Write out the listing below in full and exactly, leaving out every picture.
*** Opening of Available records ***
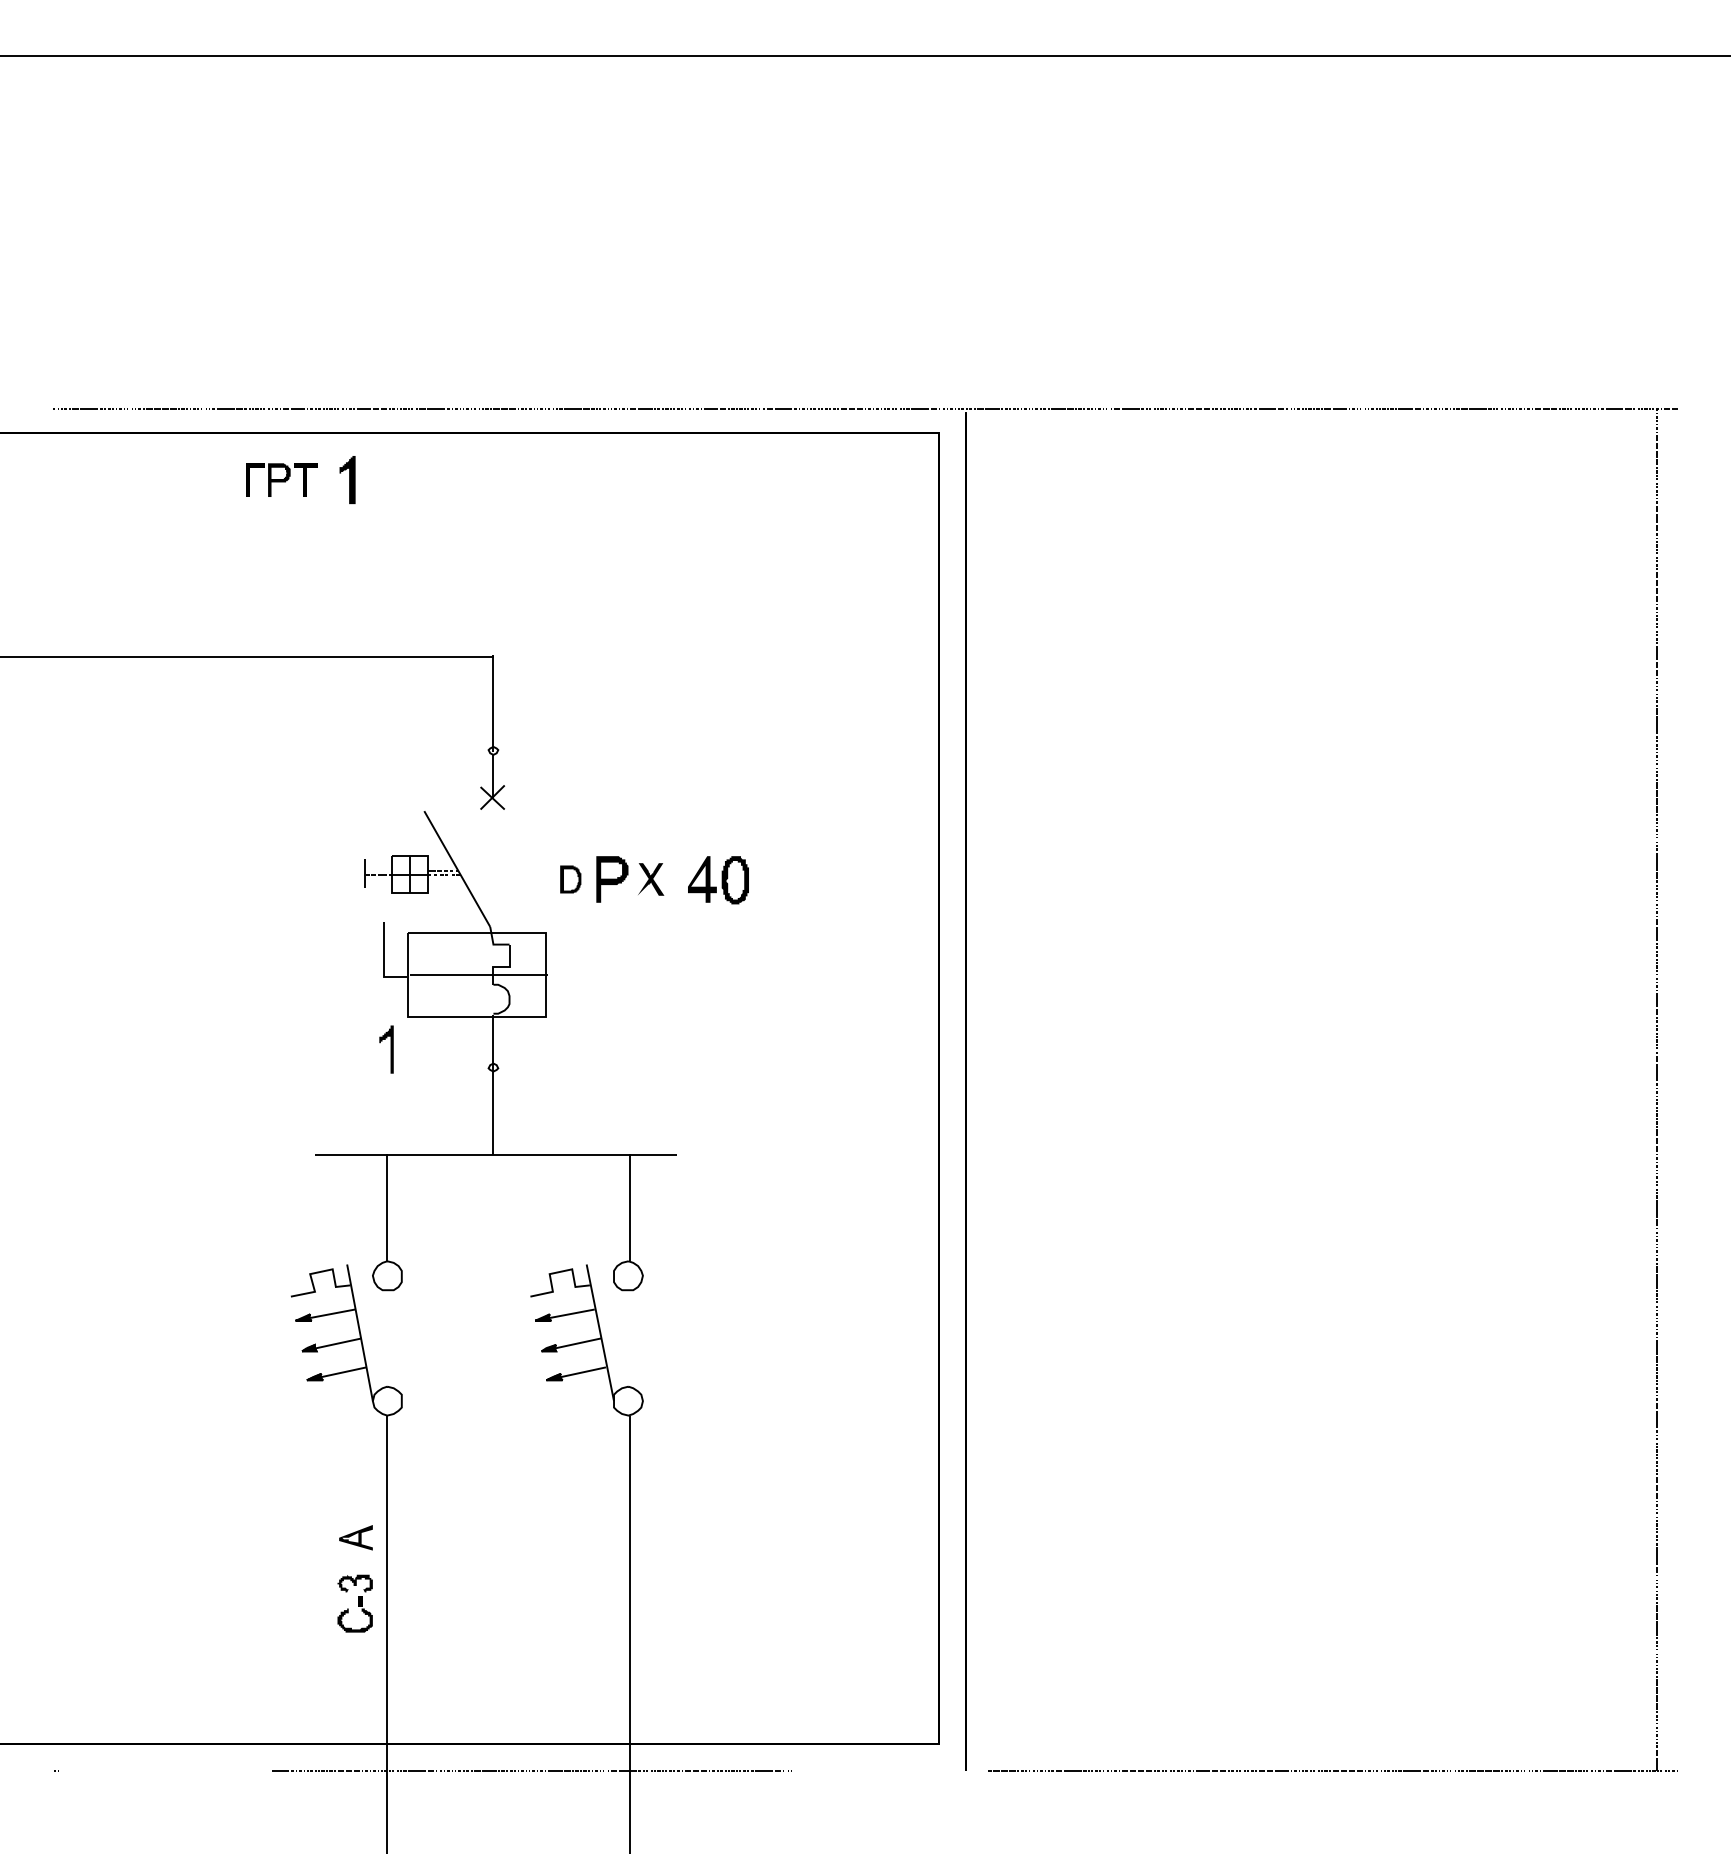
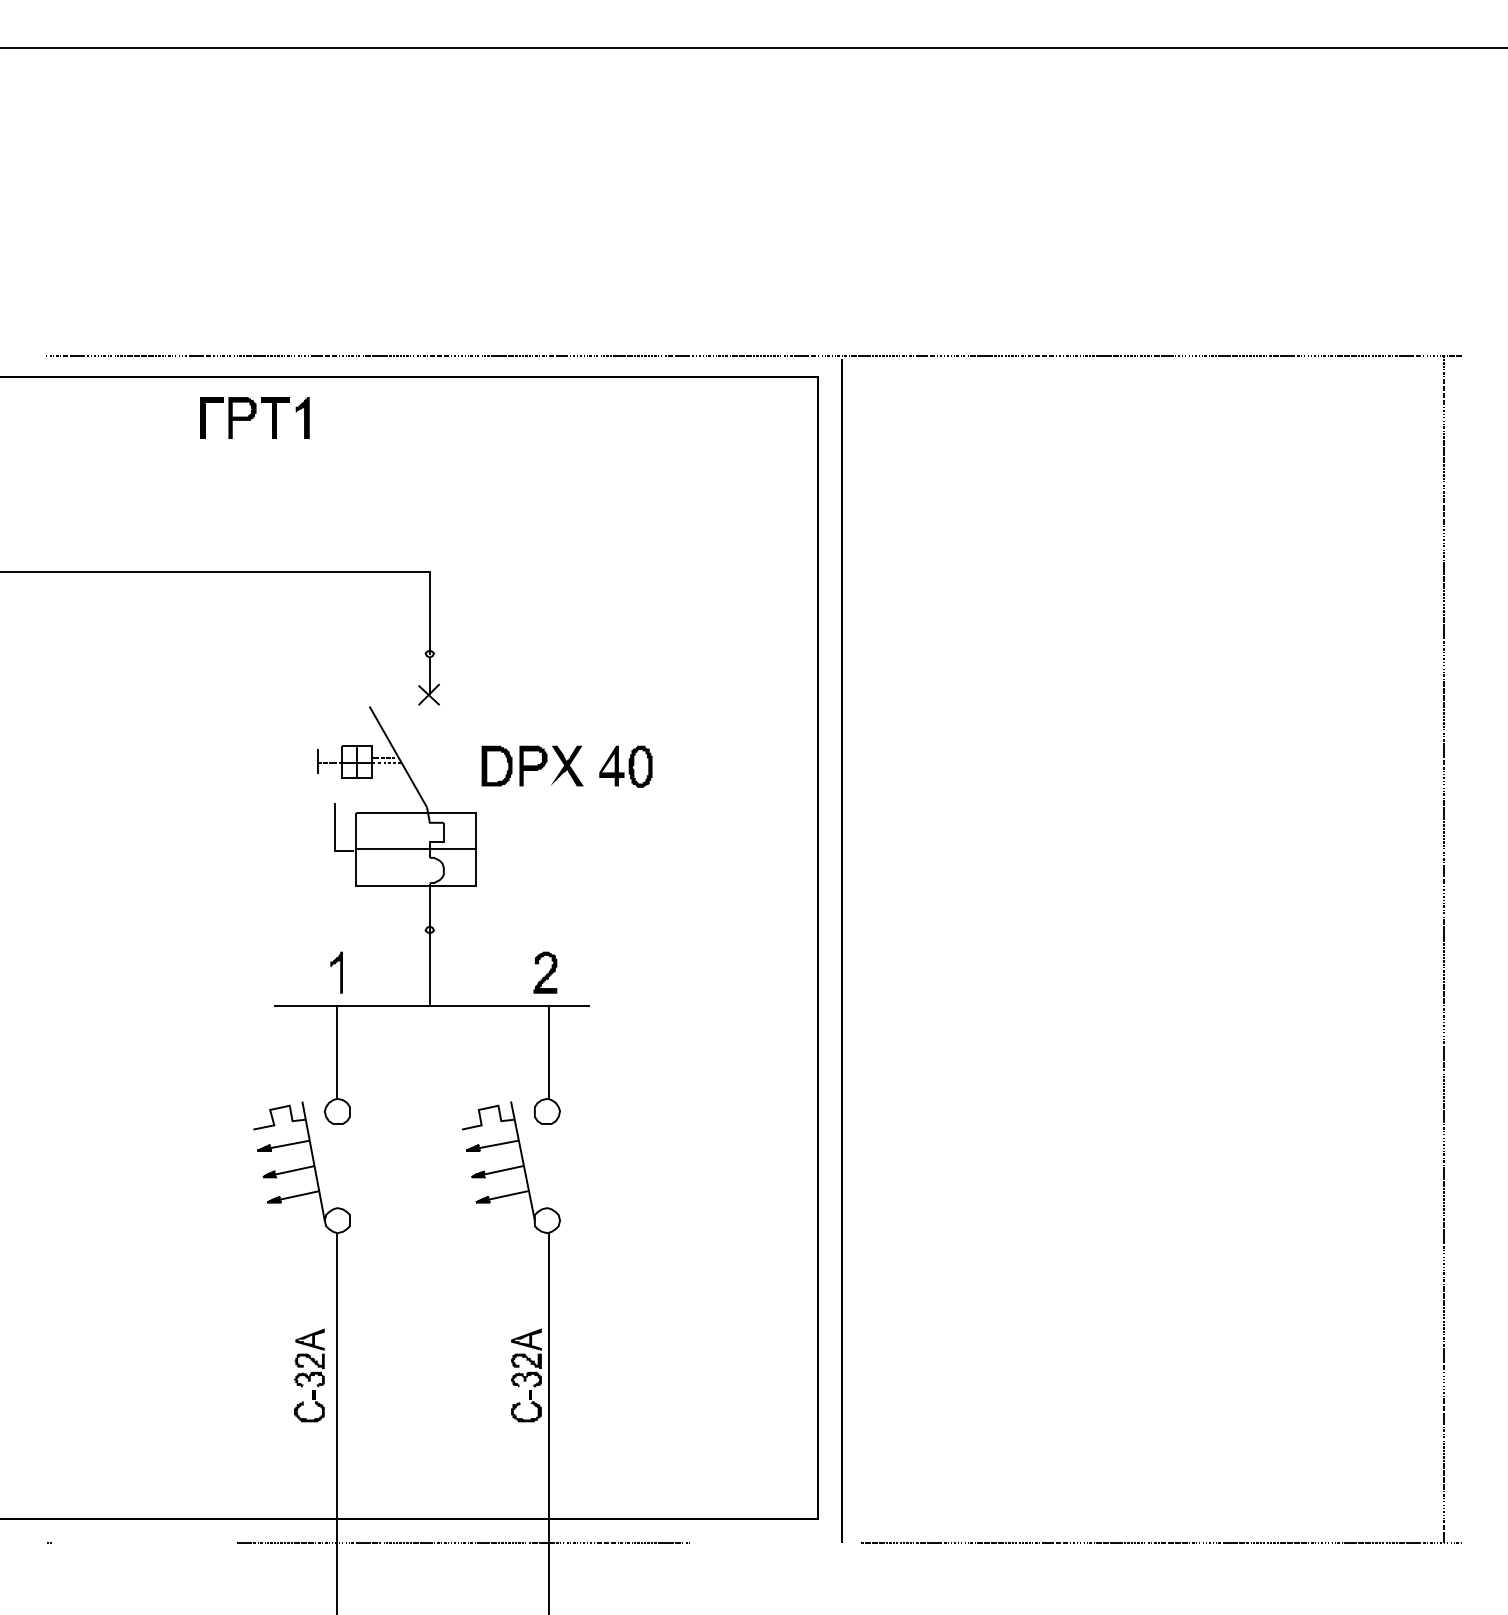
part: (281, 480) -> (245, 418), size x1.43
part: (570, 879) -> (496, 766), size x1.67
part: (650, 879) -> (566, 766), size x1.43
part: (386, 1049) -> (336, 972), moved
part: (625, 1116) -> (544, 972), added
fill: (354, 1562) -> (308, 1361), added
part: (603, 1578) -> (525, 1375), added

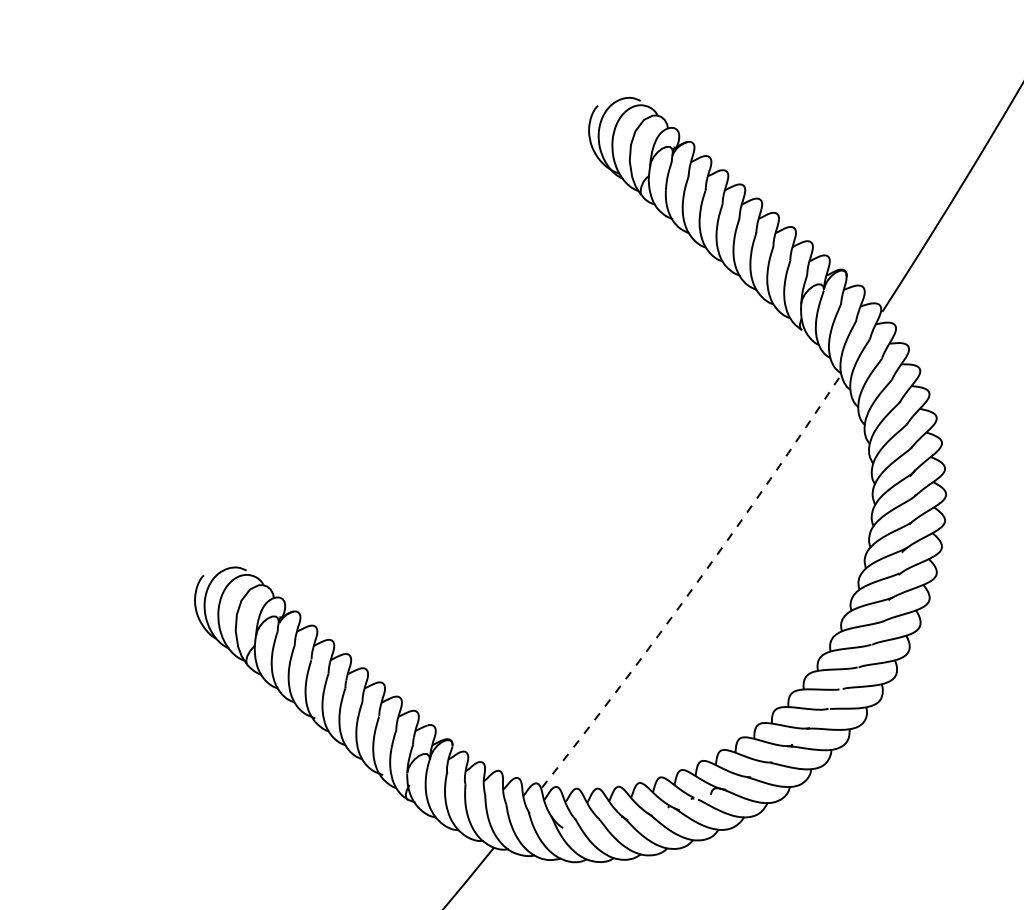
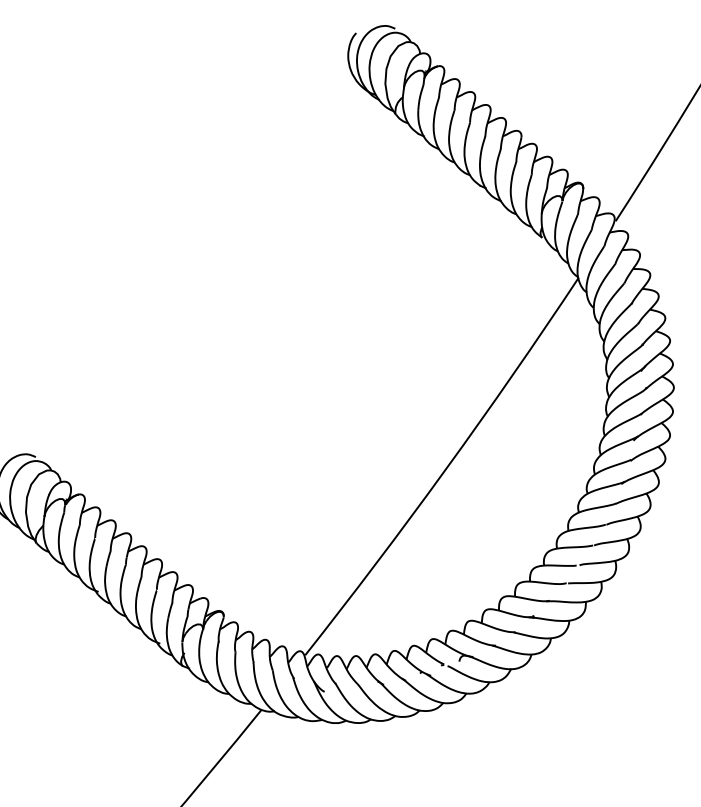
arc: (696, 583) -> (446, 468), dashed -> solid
*** Close of Available records ***
## Answer to the exercise
part: (281, 480) -> (245, 418), size x1.43
part: (570, 879) -> (496, 766), size x1.67
part: (650, 879) -> (566, 766), size x1.43
part: (386, 1049) -> (336, 972), moved
part: (625, 1116) -> (544, 972), added
fill: (354, 1562) -> (308, 1361), added
part: (603, 1578) -> (525, 1375), added

arc: (696, 583) -> (446, 468), dashed -> solid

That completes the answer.